▶ **DIRECTION**
Continue the mailing-list reply about exposing XDP receive-descriptor hints to BPF through kfuncs from where it stops.

▶ **SUPPLIED TEXT**
Thread (50 messages) 50 messages, 11 authors, 2022-11-03

Re: [RFC bpf-next 0/5] xdp: hints via kfuncs

From: John Fastabend <john.fastabend@gmail.com>
Date: 2022-10-28 23:16:23
Also in: bpf

Stanislav Fomichev wrote:
On Fri, Oct 28, 2022 at 11:05 AM Jakub Kicinski [off-list ref] wrote:
quoted
On Fri, 28 Oct 2022 08:58:18 -0700 John Fastabend wrote:
quoted
A bit of extra commentary. By exposing the raw kptr to the rx
descriptor we don't need driver writers to do anything.
And can easily support all the drivers out the gate with simple
one or two line changes. This pushes the interesting parts
into userspace and then BPF writers get to do the work without
bother driver folks and also if its not done today it doesn't
matter because user space can come along and make it work
later. So no scattered kernel dependencies which I really
would like to avoid here. Its actually very painful to have
to support clusters with N kernels and M devices if they
have different features. Doable but annoying and much nicer
if we just say 6.2 has support for kptr rx descriptor reading
and all XDP drivers support it. So timestamp, rxhash work
across the board.
IMHO that's a bit of wishful thinking. Driver support is just a small
piece, you'll have different HW and FW versions, feature conflicts etc.
In the end kernel version is just one variable and there are many others
you'll already have to track.
Agree.

▶ **SUPPLIED INFORMATION**
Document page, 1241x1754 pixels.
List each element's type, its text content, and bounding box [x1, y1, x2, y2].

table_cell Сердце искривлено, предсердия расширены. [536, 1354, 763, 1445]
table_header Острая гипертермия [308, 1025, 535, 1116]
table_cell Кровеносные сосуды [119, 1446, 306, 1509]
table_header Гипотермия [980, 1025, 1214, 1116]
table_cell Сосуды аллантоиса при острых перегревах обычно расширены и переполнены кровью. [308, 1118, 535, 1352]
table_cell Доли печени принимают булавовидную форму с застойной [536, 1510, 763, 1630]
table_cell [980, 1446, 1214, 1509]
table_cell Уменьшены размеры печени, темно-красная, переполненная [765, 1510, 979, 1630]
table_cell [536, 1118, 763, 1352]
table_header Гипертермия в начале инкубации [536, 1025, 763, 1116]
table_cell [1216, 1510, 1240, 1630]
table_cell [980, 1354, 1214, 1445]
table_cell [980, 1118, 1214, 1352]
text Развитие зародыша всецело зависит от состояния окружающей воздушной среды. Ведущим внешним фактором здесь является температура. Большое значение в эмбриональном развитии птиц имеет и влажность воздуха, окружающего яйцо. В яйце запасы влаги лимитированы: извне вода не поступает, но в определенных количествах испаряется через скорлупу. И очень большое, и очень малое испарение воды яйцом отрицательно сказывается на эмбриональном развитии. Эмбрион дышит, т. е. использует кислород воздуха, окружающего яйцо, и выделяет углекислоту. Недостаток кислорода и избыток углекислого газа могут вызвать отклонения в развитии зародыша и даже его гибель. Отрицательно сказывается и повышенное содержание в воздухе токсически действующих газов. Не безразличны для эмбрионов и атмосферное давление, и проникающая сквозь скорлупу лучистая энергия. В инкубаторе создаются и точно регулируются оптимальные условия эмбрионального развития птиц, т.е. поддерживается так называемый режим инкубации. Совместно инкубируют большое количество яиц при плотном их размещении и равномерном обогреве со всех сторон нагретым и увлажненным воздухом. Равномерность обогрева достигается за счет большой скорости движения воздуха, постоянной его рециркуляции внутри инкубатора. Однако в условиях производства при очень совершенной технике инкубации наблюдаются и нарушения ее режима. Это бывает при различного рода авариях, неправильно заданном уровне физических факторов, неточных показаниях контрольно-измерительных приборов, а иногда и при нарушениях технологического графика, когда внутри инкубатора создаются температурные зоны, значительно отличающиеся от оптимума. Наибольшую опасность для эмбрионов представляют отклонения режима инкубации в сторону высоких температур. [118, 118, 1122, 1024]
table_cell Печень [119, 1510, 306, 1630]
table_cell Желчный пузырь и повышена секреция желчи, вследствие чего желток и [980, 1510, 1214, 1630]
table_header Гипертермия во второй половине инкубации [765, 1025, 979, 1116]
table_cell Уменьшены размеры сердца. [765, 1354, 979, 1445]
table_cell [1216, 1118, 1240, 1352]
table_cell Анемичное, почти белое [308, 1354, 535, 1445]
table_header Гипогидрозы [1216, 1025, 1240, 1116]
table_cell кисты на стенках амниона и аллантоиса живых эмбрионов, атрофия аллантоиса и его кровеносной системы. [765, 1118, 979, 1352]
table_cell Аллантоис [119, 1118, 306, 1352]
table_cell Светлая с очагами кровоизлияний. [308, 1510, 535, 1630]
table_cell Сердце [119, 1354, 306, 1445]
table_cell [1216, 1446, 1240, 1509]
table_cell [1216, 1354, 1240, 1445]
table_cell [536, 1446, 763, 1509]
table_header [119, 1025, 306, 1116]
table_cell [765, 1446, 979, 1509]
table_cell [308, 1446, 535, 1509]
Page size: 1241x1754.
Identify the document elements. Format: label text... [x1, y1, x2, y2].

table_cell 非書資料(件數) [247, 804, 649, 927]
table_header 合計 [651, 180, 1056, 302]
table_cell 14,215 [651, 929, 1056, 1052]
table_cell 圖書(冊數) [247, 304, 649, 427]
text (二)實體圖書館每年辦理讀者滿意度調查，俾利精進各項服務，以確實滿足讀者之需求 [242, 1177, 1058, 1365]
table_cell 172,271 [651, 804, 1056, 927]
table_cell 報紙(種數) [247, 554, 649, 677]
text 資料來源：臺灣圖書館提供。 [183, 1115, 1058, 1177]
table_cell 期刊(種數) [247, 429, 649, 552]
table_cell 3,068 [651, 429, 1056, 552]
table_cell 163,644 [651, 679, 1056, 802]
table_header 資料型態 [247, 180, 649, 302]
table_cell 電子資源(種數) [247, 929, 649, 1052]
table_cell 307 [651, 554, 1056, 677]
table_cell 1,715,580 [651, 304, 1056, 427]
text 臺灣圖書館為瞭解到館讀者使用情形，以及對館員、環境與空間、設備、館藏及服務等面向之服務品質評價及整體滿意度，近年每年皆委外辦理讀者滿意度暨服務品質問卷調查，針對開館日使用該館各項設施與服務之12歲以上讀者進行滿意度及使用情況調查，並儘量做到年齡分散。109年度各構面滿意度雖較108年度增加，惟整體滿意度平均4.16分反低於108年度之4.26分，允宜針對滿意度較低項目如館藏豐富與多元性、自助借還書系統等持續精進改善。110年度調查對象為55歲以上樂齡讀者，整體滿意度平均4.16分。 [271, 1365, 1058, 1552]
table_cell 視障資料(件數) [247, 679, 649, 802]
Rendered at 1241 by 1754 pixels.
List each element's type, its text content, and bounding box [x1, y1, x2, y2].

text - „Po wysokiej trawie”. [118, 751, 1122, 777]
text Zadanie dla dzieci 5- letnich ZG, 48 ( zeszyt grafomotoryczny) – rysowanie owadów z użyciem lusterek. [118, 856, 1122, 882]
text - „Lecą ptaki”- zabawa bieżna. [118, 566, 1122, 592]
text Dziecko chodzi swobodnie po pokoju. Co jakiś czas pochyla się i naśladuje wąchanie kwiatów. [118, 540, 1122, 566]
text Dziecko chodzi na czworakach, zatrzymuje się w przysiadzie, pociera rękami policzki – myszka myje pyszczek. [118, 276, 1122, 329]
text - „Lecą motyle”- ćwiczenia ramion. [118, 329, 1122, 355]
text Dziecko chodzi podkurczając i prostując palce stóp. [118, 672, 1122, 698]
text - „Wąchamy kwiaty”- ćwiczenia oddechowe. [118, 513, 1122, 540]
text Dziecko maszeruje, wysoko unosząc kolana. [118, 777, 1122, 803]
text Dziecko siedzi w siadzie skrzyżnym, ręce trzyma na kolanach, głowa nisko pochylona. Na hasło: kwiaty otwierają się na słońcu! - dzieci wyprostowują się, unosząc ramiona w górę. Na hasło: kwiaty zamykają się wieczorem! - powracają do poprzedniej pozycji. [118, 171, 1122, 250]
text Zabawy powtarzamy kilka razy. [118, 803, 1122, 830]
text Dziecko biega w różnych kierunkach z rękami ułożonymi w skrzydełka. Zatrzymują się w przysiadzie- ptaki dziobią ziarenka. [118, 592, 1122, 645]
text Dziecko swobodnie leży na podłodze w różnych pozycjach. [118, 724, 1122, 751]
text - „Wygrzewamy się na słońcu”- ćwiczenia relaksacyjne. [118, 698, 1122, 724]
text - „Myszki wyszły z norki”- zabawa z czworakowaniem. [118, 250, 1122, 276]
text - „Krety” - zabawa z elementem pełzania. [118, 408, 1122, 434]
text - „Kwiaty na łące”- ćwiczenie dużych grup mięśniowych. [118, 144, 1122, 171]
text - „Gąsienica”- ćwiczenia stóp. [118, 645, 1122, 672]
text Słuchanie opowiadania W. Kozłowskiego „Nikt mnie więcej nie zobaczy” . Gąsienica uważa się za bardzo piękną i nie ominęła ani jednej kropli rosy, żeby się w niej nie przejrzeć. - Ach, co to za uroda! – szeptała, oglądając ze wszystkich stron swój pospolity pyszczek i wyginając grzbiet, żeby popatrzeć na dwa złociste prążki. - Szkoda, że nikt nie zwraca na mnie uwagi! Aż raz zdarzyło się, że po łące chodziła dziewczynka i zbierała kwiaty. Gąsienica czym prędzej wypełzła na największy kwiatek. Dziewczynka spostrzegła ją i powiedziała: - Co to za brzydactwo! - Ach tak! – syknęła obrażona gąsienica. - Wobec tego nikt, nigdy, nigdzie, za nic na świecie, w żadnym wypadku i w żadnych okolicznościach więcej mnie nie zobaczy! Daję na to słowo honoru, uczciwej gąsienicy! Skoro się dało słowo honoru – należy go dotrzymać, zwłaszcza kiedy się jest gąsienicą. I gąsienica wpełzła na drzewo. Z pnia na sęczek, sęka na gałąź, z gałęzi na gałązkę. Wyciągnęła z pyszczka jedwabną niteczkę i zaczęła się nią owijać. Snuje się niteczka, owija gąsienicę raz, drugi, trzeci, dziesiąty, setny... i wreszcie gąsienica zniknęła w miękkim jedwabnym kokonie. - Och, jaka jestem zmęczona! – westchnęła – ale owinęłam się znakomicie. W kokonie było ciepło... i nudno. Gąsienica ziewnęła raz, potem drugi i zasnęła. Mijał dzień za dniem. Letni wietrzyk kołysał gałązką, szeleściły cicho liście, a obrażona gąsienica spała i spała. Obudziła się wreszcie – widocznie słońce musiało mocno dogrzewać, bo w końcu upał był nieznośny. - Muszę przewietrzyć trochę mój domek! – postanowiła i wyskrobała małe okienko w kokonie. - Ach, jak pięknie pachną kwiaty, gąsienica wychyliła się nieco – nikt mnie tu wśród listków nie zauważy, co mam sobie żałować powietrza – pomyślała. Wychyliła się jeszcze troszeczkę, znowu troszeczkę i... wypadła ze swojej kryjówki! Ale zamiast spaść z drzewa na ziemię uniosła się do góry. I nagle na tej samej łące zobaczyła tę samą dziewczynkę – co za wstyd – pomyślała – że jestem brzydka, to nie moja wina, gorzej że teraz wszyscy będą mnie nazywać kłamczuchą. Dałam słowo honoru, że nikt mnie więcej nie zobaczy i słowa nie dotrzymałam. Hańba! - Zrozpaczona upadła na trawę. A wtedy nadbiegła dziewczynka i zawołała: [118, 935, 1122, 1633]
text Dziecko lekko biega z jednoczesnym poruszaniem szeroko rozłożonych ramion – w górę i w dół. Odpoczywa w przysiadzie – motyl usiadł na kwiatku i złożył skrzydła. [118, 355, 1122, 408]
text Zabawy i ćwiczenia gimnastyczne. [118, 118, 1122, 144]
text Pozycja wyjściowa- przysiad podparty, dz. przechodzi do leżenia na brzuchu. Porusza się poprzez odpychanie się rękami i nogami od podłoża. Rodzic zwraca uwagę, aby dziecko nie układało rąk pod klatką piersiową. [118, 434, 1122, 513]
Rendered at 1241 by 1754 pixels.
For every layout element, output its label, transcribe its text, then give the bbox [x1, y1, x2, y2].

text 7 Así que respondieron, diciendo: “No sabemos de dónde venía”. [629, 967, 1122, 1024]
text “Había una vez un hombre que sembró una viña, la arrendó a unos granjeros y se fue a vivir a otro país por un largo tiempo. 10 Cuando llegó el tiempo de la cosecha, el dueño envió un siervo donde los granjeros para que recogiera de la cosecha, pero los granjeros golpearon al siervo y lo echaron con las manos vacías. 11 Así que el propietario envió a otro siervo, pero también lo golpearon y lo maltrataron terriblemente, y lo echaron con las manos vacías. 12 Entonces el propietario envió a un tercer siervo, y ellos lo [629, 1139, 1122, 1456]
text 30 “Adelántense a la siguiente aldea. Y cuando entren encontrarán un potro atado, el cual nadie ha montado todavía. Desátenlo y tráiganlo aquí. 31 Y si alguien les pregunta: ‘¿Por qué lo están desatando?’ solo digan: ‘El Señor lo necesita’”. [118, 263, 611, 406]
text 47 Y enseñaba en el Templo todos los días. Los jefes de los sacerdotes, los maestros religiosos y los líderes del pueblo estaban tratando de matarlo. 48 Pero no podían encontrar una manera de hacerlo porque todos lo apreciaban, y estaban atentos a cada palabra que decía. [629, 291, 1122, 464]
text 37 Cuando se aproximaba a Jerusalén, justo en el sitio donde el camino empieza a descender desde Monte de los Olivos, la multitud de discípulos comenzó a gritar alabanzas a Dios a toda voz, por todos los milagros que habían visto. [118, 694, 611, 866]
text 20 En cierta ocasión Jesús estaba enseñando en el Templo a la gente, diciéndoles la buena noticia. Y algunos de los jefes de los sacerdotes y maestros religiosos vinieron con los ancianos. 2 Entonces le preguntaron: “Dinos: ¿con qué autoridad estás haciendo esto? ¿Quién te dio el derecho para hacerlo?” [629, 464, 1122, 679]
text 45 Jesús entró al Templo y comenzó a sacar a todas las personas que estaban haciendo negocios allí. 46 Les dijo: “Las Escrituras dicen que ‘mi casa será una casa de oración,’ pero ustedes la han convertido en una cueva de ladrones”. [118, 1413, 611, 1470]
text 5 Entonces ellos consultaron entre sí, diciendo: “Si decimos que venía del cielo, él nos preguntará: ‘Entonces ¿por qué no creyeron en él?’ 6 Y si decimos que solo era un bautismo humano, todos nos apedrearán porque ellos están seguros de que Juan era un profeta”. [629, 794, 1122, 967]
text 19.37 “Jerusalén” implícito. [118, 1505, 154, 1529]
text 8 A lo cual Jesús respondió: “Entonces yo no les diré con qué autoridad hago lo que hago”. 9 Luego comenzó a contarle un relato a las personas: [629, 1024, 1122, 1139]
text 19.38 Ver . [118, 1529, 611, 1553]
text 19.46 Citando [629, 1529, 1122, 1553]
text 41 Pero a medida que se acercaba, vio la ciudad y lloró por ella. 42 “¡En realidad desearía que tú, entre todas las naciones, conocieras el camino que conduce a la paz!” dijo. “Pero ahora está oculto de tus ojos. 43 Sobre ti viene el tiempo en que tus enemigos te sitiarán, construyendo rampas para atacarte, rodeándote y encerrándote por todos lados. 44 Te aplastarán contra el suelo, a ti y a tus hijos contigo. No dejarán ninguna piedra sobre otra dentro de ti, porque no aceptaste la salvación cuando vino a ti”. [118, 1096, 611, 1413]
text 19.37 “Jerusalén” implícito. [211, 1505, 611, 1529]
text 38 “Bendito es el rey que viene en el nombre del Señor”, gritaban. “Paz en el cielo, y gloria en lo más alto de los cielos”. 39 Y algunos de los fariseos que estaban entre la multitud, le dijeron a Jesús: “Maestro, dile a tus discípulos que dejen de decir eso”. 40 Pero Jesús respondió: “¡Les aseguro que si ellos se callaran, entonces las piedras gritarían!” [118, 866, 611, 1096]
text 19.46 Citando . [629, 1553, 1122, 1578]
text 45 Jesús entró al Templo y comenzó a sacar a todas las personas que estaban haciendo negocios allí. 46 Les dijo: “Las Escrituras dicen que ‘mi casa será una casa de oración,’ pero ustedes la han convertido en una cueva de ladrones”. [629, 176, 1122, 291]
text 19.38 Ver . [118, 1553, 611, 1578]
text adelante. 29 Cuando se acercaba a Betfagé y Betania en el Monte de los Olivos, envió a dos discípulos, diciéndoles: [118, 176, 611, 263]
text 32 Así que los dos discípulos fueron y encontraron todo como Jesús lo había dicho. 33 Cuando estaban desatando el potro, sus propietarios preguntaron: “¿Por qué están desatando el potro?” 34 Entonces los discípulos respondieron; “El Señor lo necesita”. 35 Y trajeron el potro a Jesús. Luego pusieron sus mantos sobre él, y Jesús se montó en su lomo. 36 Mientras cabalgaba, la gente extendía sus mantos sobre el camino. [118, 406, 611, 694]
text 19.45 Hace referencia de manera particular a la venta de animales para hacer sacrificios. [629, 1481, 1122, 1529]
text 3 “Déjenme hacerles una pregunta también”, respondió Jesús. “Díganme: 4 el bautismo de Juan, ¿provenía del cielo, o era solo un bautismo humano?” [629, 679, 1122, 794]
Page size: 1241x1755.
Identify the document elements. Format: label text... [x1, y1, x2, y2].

▶ **TASK ANSWER**
quoted
And it's actually harder to abstract away inter HW generation
differences if the user space code has to handle all of it.
I don't see how its any harder in practice though?
I've had the same concern:

Until we have some userspace library that abstracts all these details,
it's not really convenient to use. IIUC, with a kptr, I'd get a blob
of data and I need to go through the code and see what particular type
it represents for my particular device and how the data I need is
represented there. There are also these "if this is device v1 -> use
v1 descriptor format; if it's a v2->use this another struct; etc"
complexities that we'll be pushing onto the users. With kfuncs, we put
this burden on the driver developers, but I agree that the drawback
here is that we actually have to wait for the implementations to catch
up.
I agree with everything there, you will get a blob of data and then
will need to know what field you want to read using BTF. But, we
already do this for BPF programs all over the place so its not a big
lift for us. All other BPF tracing/observability requires the same
logic. I think users of BPF in general perhaps XDP/tc are the only
place left to write BPF programs without thinking about BTF and
kernel data structures.

But, with proposed kptr the complexity lives in userspace and can be
fixed, added, updated without having to bother with kernel updates, etc.
From my point of view of supporting Cilium its a win and much preferred
to having to deal with driver owners on all cloud vendors, distributions,
and so on.

If vendor updates firmware with new fields I get those immediately.
Jakub mentions FW and I haven't even thought about that; so yeah, bpf
programs might have to take a lot of other state into consideration
when parsing the descriptors; all those details do seem like they
belong to the driver code.
I would prefer to avoid being stuck on requiring driver writers to
be involved. With just a kptr I can support the device and any
firwmare versions without requiring help.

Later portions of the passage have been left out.